Cristina Ferrigno is an interdisciplinary artist and educator based in Queens, NY. Cristina’s work explores identity and belonging, through lived experiences, photographs, zines, and an array of socially-engaged local and international projects. She currently serves as a teaching artist with the Queens Museum, The Mosaic Project, and Sunnyside Arts.
Floor Grootenhuis is a New York based Dutch-Kenyan artist currently in residence at the Raper Lab in the Hunter College Biology department and a fellow with Social Practice CUNY. Her contemporary and performative practice is focused on invitation, connection and identity and has been exhibited at Brooklyn Public Library, Queens Museum, Godwin-Ternbach Museum, Five Myles Gallery, and the Centre de Cultura Contemporània in Barcelona.
Learning from Things: Object Study Workshop (Bard Graduate Center)
This workshop focuses on hands-on engagement with objects from the Bard Graduate Center Study Collection. Participants will explore a variety of methods to analyze, learn from, and teach about material culture.
Catherine Whalen is Associate Professor at Bard Graduate Center, where she specializes in American material culture studies. Her research interests include object-based cultural nationalism, history and theory of collecting, gender and sexuality studies, US craft and design history, oral history, digital humanities, and material culture studies methodology and historiography.

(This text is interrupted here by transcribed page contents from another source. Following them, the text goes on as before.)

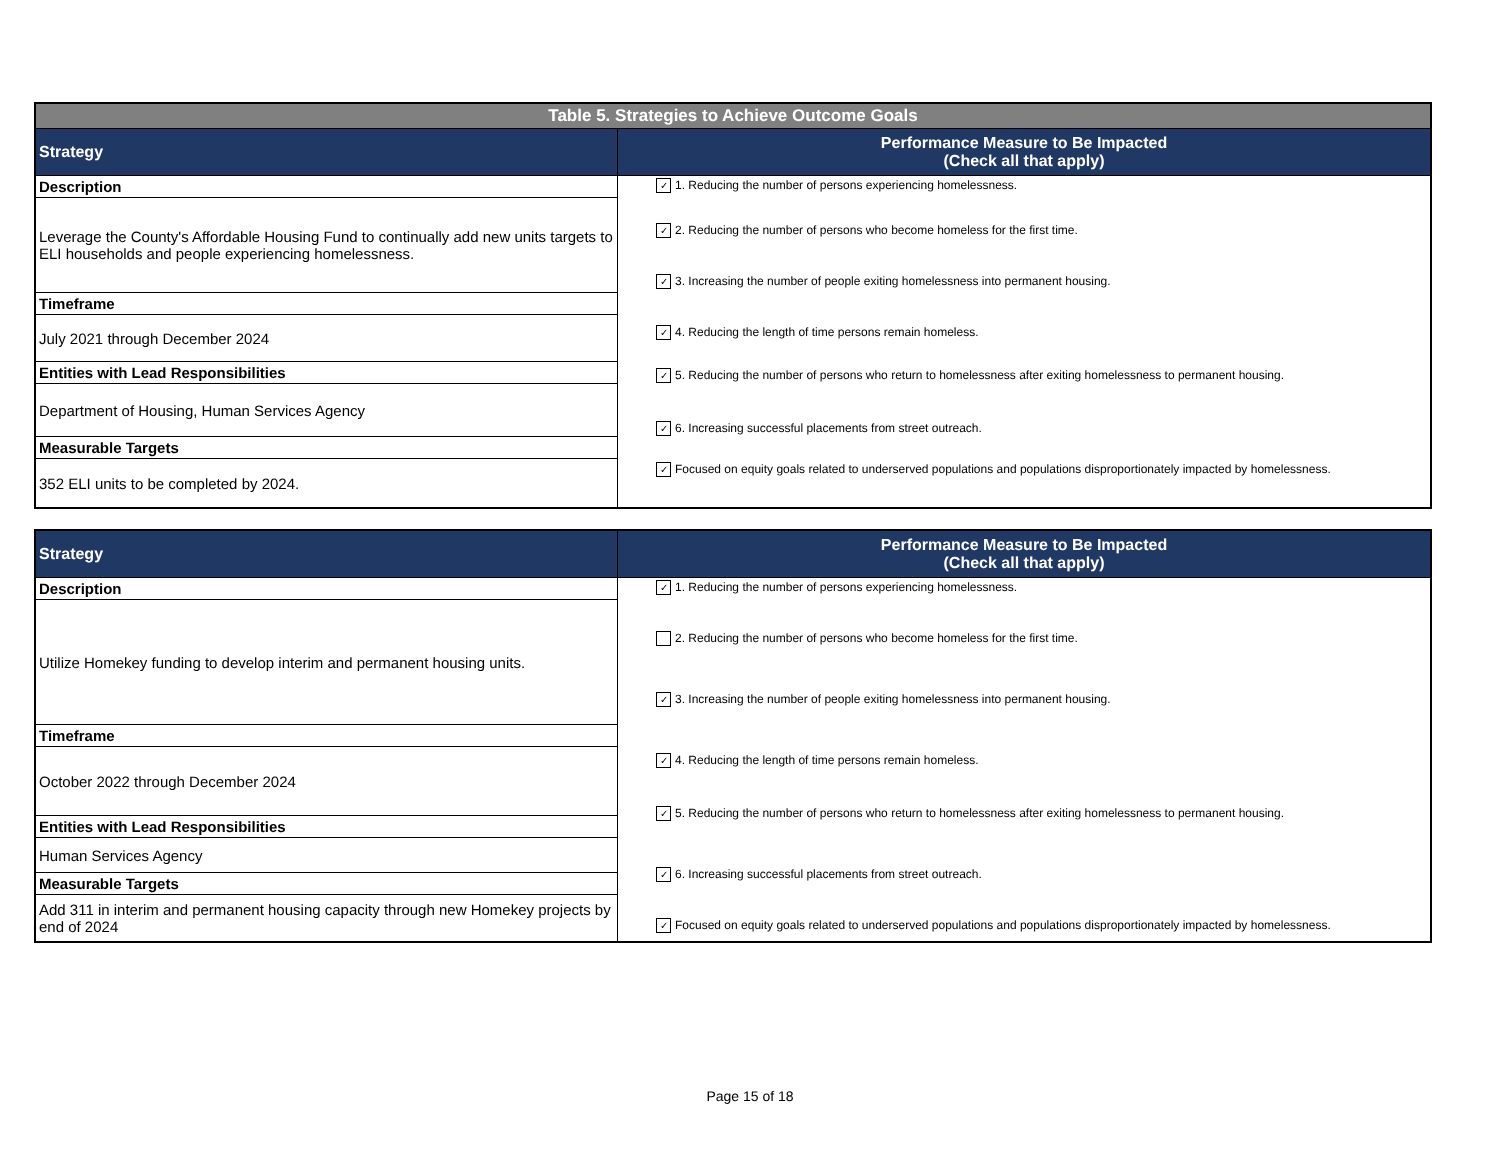| Table 5. Strategies to Achieve Outcome Goals | |
| --- | --- |
| Strategy | Performance Measure to Be Impacted (Check all that apply) |
| Description | ✓ 1. Reducing the number of persons experiencing homelessness. ✓ 2. Reducing the number of persons who become homeless for the first time. ✓ 3. Increasing the number of people exiting homelessness into permanent housing. ✓ 4. Reducing the length of time persons remain homeless. ✓ 5. Reducing the number of persons who return to homelessness after exiting homelessness to permanent housing. ✓ 6. Increasing successful placements from street outreach. ✓ Focused on equity goals related to underserved populations and populations disproportionately impacted by homelessness. |
| Leverage the County's Affordable Housing Fund to continually add new units targets to ELI households and people experiencing homelessness. | |
| Timeframe | |
| July 2021 through December 2024 | |
| Entities with Lead Responsibilities | |
| Department of Housing, Human Services Agency | |
| Measurable Targets | |
| 352 ELI units to be completed by 2024. | |
| Strategy | Performance Measure to Be Impacted (Check all that apply) |
| --- | --- |
| Description | ✓ 1. Reducing the number of persons experiencing homelessness. 2. Reducing the number of persons who become homeless for the first time. ✓ 3. Increasing the number of people exiting homelessness into permanent housing. ✓ 4. Reducing the length of time persons remain homeless. ✓ 5. Reducing the number of persons who return to homelessness after exiting homelessness to permanent housing. ✓ 6. Increasing successful placements from street outreach. ✓ Focused on equity goals related to underserved populations and populations disproportionately impacted by homelessness. |
| Utilize Homekey funding to develop interim and permanent housing units. | |
| Timeframe | |
| October 2022 through December 2024 | |
| Entities with Lead Responsibilities | |
| Human Services Agency | |
| Measurable Targets | |
| Add 311 in interim and permanent housing capacity through new Homekey projects by end of 2024 | |
Page 15 of 18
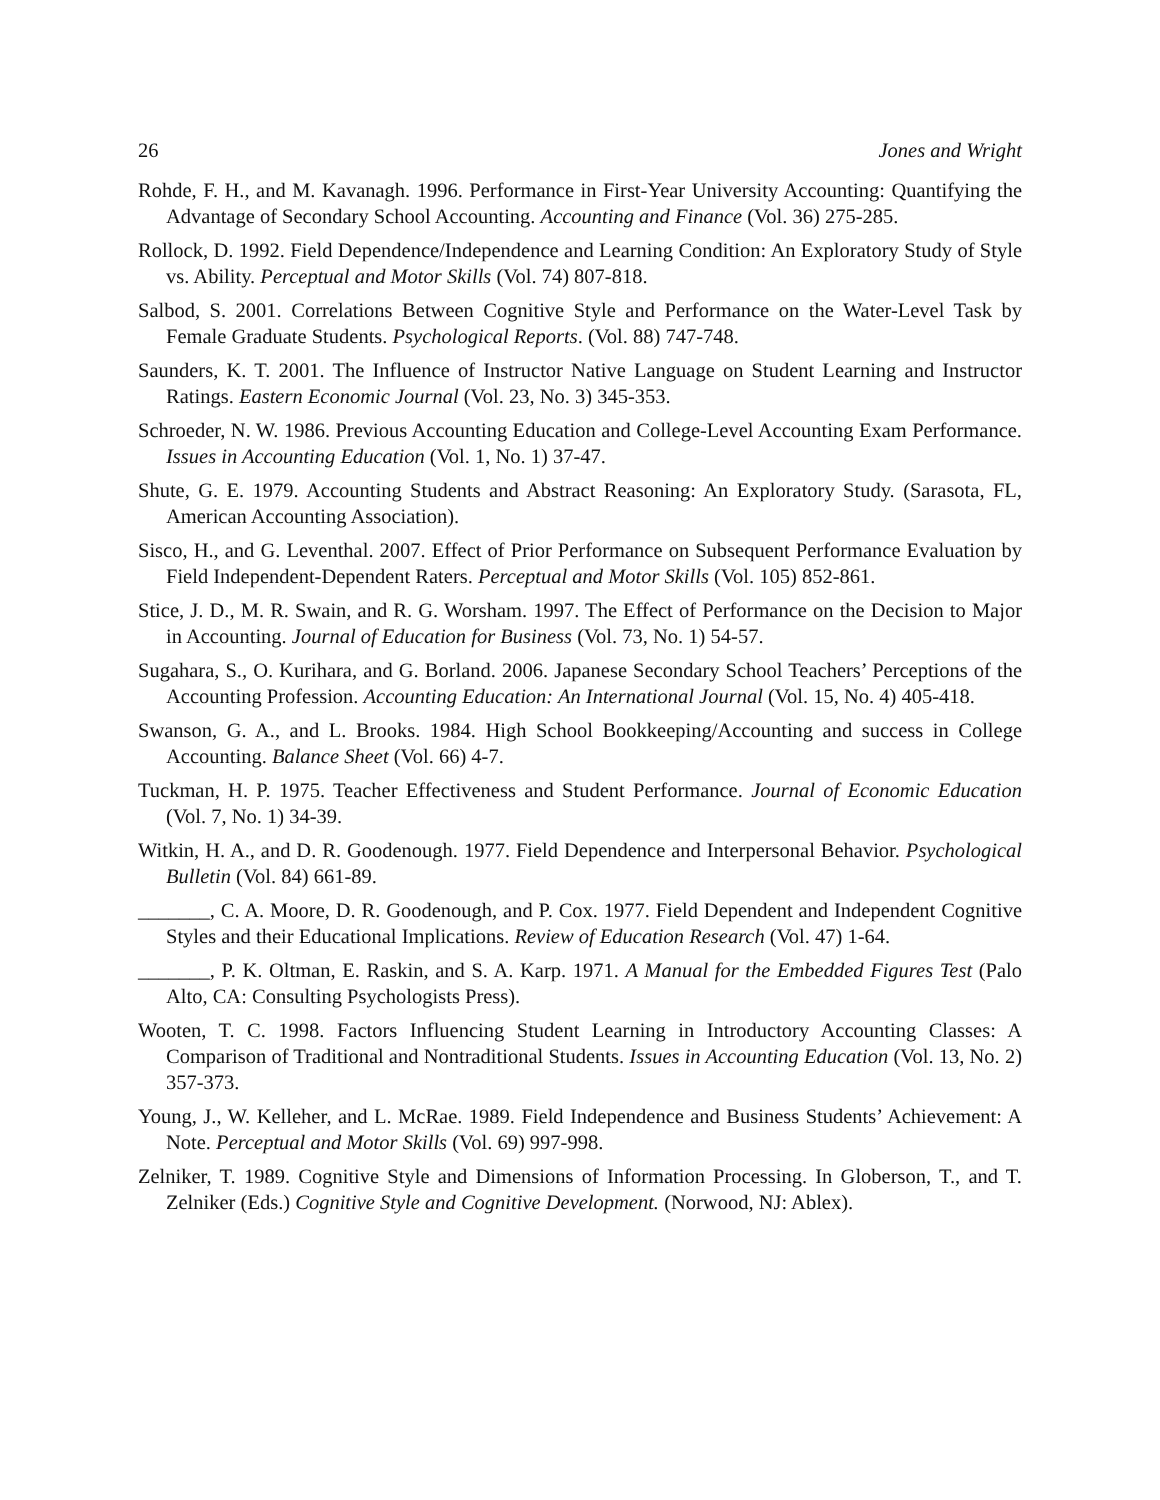26 Jones and Wright
Rohde, F. H., and M. Kavanagh. 1996. Performance in First-Year University Accounting: Quantifying the Advantage of Secondary School Accounting. Accounting and Finance (Vol. 36) 275-285.
Rollock, D. 1992. Field Dependence/Independence and Learning Condition: An Exploratory Study of Style vs. Ability. Perceptual and Motor Skills (Vol. 74) 807-818.
Salbod, S. 2001. Correlations Between Cognitive Style and Performance on the Water-Level Task by Female Graduate Students. Psychological Reports. (Vol. 88) 747-748.
Saunders, K. T. 2001. The Influence of Instructor Native Language on Student Learning and Instructor Ratings. Eastern Economic Journal (Vol. 23, No. 3) 345-353.
Schroeder, N. W. 1986. Previous Accounting Education and College-Level Accounting Exam Performance. Issues in Accounting Education (Vol. 1, No. 1) 37-47.
Shute, G. E. 1979. Accounting Students and Abstract Reasoning: An Exploratory Study. (Sarasota, FL, American Accounting Association).
Sisco, H., and G. Leventhal. 2007. Effect of Prior Performance on Subsequent Performance Evaluation by Field Independent-Dependent Raters. Perceptual and Motor Skills (Vol. 105) 852-861.
Stice, J. D., M. R. Swain, and R. G. Worsham. 1997. The Effect of Performance on the Decision to Major in Accounting. Journal of Education for Business (Vol. 73, No. 1) 54-57.
Sugahara, S., O. Kurihara, and G. Borland. 2006. Japanese Secondary School Teachers’ Perceptions of the Accounting Profession. Accounting Education: An International Journal (Vol. 15, No. 4) 405-418.
Swanson, G. A., and L. Brooks. 1984. High School Bookkeeping/Accounting and success in College Accounting. Balance Sheet (Vol. 66) 4-7.
Tuckman, H. P. 1975. Teacher Effectiveness and Student Performance. Journal of Economic Education (Vol. 7, No. 1) 34-39.
Witkin, H. A., and D. R. Goodenough. 1977. Field Dependence and Interpersonal Behavior. Psychological Bulletin (Vol. 84) 661-89.
_______, C. A. Moore, D. R. Goodenough, and P. Cox. 1977. Field Dependent and Independent Cognitive Styles and their Educational Implications. Review of Education Research (Vol. 47) 1-64.
_______, P. K. Oltman, E. Raskin, and S. A. Karp. 1971. A Manual for the Embedded Figures Test (Palo Alto, CA: Consulting Psychologists Press).
Wooten, T. C. 1998. Factors Influencing Student Learning in Introductory Accounting Classes: A Comparison of Traditional and Nontraditional Students. Issues in Accounting Education (Vol. 13, No. 2) 357-373.
Young, J., W. Kelleher, and L. McRae. 1989. Field Independence and Business Students’ Achievement: A Note. Perceptual and Motor Skills (Vol. 69) 997-998.
Zelniker, T. 1989. Cognitive Style and Dimensions of Information Processing. In Globerson, T., and T. Zelniker (Eds.) Cognitive Style and Cognitive Development. (Norwood, NJ: Ablex).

Meredith Linn is Assistant Professor at Bard Graduate Center. Her field is historical US historical archaeology, where she draws upon theories and methods from anthropology, history, and the natural sciences to investigate the development of the modern world through its physical traces. She is especially interested in how and what material objects can tell us about the lived experiences of people neglected or misrepresented in written record.